Article ID | Journal | Published Year | Pages | File Type |
---|---|---|---|---|
1184142 | Food Chemistry | 2016 | 8 Pages |
•A geographical pattern recognition of sugarcane spirits was evaluate.•The correlation between analytical data and samples were achieved using chemometrics.•PCA defines five clusters according the states where the samples were produced.•Chemical similarities between SP and MG samples and between RJ and PB were observed.•KNN correctly predicted the geographic origin of the 86% cachaças.

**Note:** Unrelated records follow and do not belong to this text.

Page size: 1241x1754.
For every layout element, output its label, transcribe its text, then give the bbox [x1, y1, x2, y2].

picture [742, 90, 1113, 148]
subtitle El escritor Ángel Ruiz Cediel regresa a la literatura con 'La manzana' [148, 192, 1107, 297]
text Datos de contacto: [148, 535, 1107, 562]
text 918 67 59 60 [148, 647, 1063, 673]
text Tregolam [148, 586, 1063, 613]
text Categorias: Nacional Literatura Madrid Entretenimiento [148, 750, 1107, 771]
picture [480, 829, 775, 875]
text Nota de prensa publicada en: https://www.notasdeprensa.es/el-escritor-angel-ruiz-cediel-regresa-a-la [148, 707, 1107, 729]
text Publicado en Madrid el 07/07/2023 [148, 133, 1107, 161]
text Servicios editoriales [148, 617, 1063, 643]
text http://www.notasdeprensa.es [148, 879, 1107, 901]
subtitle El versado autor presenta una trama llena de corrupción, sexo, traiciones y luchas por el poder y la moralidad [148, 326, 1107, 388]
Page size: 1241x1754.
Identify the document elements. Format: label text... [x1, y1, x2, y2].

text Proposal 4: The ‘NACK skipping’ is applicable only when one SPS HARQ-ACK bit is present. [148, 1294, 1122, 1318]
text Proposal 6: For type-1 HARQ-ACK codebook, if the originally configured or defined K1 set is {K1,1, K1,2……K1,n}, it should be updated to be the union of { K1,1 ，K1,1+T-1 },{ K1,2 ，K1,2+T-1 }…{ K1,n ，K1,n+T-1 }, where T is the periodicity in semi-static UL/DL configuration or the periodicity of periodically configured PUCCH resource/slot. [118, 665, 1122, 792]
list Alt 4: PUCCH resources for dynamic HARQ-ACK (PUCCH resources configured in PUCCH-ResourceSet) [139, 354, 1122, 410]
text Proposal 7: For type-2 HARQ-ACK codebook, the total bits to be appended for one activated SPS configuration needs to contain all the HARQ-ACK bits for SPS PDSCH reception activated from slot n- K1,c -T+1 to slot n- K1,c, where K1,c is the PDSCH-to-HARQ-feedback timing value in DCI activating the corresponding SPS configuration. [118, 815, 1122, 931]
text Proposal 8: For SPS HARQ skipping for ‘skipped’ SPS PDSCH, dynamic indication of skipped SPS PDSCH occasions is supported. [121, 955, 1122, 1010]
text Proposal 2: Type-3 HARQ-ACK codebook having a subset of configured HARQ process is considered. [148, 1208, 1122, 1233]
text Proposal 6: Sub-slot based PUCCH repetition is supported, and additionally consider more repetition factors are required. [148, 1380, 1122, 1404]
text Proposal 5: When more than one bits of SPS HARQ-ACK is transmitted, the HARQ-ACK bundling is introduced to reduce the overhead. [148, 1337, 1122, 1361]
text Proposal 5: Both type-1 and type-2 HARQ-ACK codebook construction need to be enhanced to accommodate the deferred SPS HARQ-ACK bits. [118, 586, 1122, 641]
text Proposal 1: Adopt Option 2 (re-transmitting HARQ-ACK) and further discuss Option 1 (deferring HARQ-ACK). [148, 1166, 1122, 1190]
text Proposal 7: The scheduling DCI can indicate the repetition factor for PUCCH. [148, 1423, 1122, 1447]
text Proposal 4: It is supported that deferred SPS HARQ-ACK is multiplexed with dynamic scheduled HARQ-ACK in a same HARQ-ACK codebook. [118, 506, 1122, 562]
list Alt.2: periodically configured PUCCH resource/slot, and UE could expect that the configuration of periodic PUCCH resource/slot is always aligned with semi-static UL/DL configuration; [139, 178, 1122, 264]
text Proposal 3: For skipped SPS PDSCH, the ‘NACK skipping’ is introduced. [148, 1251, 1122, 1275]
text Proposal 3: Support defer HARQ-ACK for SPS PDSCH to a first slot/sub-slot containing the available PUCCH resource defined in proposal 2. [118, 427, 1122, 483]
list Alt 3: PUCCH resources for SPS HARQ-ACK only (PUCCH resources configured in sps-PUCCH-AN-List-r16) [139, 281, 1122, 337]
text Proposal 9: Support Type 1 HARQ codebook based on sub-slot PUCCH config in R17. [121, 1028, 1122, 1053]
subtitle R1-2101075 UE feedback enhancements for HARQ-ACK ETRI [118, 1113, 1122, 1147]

In an attempt to classify sugarcane spirits according to their geographic region of origin, chemical data for 24 analytes were evaluated in 50 cachaças produced using a similar procedure in selected regions of Brazil: São Paulo – SP (15), Minas Gerais – MG (11), Rio de Janeiro – RJ (11), Paraiba –PB (9), and Ceará – CE (4). Multivariate analysis was applied to the analytical results, and the predictive abilities of different classification methods were evaluated. Principal component analysis identified five groups, and chemical similarities were observed between MG and SP samples and between RJ and PB samples. CE samples presented a distinct chemical profile. Among the samples, partial linear square discriminant analysis (PLS-DA) classified 50.2% of the samples correctly, K-nearest neighbor (KNN) 86%, and soft independent modeling of class analogy (SIMCA) 56.2%. Therefore, in this proof of concept demonstration, the proposed approach based on chemical data satisfactorily predicted the cachaças’ geographic origins.